►

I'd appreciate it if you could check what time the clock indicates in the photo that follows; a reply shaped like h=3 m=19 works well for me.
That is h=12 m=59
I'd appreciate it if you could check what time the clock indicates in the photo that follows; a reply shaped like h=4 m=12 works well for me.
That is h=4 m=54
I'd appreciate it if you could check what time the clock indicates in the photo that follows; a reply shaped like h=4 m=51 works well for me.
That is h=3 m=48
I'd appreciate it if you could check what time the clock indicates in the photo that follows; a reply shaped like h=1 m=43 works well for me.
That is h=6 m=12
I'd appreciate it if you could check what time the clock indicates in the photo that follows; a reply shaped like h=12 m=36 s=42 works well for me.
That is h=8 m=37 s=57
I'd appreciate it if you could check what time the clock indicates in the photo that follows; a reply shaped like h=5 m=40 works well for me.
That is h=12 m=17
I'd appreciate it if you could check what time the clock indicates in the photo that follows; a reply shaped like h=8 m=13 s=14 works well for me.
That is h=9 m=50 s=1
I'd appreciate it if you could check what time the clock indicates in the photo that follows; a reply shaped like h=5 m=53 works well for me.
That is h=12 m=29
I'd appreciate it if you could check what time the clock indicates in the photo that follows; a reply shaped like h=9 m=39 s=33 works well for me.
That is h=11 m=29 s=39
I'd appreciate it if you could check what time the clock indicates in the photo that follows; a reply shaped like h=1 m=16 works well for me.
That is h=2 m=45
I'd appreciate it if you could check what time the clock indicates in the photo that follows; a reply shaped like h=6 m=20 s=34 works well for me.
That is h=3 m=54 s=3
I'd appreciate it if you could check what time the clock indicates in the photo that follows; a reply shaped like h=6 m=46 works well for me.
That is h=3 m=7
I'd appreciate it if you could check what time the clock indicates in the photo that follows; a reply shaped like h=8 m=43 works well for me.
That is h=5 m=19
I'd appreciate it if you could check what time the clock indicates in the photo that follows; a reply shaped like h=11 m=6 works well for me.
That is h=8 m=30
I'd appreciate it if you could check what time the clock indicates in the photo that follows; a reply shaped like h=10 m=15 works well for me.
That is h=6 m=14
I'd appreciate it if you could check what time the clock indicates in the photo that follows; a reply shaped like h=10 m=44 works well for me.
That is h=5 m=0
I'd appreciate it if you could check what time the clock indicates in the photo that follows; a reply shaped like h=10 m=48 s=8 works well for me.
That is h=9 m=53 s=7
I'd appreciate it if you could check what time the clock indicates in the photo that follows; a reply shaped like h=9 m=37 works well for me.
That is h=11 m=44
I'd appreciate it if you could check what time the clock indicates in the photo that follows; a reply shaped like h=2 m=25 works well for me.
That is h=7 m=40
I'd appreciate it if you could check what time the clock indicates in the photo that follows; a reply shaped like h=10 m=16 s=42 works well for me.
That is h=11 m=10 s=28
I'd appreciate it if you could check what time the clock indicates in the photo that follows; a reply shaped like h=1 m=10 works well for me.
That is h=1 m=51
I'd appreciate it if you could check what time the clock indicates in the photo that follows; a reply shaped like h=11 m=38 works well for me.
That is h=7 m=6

◄

◆ Текст задания
Преобразуйте все записи выше в JSON-список строк, где каждой строке записей соответствует одна строка списка. Пустые строки не включайте.

◆ Письменный ответ
[
  "I'd appreciate it if you could check what time the clock indicates in the photo that follows; a reply shaped like h=3 m=19 works well for me.",
  "That is h=12 m=59",
  "I'd appreciate it if you could check what time the clock indicates in the photo that follows; a reply shaped like h=4 m=12 works well for me.",
  "That is h=4 m=54",
  "I'd appreciate it if you could check what time the clock indicates in the photo that follows; a reply shaped like h=4 m=51 works well for me.",
  "That is h=3 m=48",
  "I'd appreciate it if you could check what time the clock indicates in the photo that follows; a reply shaped like h=1 m=43 works well for me.",
  "That is h=6 m=12",
  "I'd appreciate it if you could check what time the clock indicates in the photo that follows; a reply shaped like h=12 m=36 s=42 works well for me.",
  "That is h=8 m=37 s=57",
  "I'd appreciate it if you could check what time the clock indicates in the photo that follows; a reply shaped like h=5 m=40 works well for me.",
  "That is h=12 m=17",
  "I'd appreciate it if you could check what time the clock indicates in the photo that follows; a reply shaped like h=8 m=13 s=14 works well for me.",
  "That is h=9 m=50 s=1",
  "I'd appreciate it if you could check what time the clock indicates in the photo that follows; a reply shaped like h=5 m=53 works well for me.",
  "That is h=12 m=29",
  "I'd appreciate it if you could check what time the clock indicates in the photo that follows; a reply shaped like h=9 m=39 s=33 works well for me.",
  "That is h=11 m=29 s=39",
  "I'd appreciate it if you could check what time the clock indicates in the photo that follows; a reply shaped like h=1 m=16 works well for me.",
  "That is h=2 m=45",
  "I'd appreciate it if you could check what time the clock indicates in the photo that follows; a reply shaped like h=6 m=20 s=34 works well for me.",
  "That is h=3 m=54 s=3",
  "I'd appreciate it if you could check what time the clock indicates in the photo that follows; a reply shaped like h=6 m=46 works well for me.",
  "That is h=3 m=7",
  "I'd appreciate it if you could check what time the clock indicates in the photo that follows; a reply shaped like h=8 m=43 works well for me.",
  "That is h=5 m=19",
  "I'd appreciate it if you could check what time the clock indicates in the photo that follows; a reply shaped like h=11 m=6 works well for me.",
  "That is h=8 m=30",
  "I'd appreciate it if you could check what time the clock indicates in the photo that follows; a reply shaped like h=10 m=15 works well for me.",
  "That is h=6 m=14",
  "I'd appreciate it if you could check what time the clock indicates in the photo that follows; a reply shaped like h=10 m=44 works well for me.",
  "That is h=5 m=0",
  "I'd appreciate it if you could check what time the clock indicates in the photo that follows; a reply shaped like h=10 m=48 s=8 works well for me.",
  "That is h=9 m=53 s=7",
  "I'd appreciate it if you could check what time the clock indicates in the photo that follows; a reply shaped like h=9 m=37 works well for me.",
  "That is h=11 m=44",
  "I'd appreciate it if you could check what time the clock indicates in the photo that follows; a reply shaped like h=2 m=25 works well for me.",
  "That is h=7 m=40",
  "I'd appreciate it if you could check what time the clock indicates in the photo that follows; a reply shaped like h=10 m=16 s=42 works well for me.",
  "That is h=11 m=10 s=28",
  "I'd appreciate it if you could check what time the clock indicates in the photo that follows; a reply shaped like h=1 m=10 works well for me.",
  "That is h=1 m=51",
  "I'd appreciate it if you could check what time the clock indicates in the photo that follows; a reply shaped like h=11 m=38 works well for me.",
  "That is h=7 m=6"
]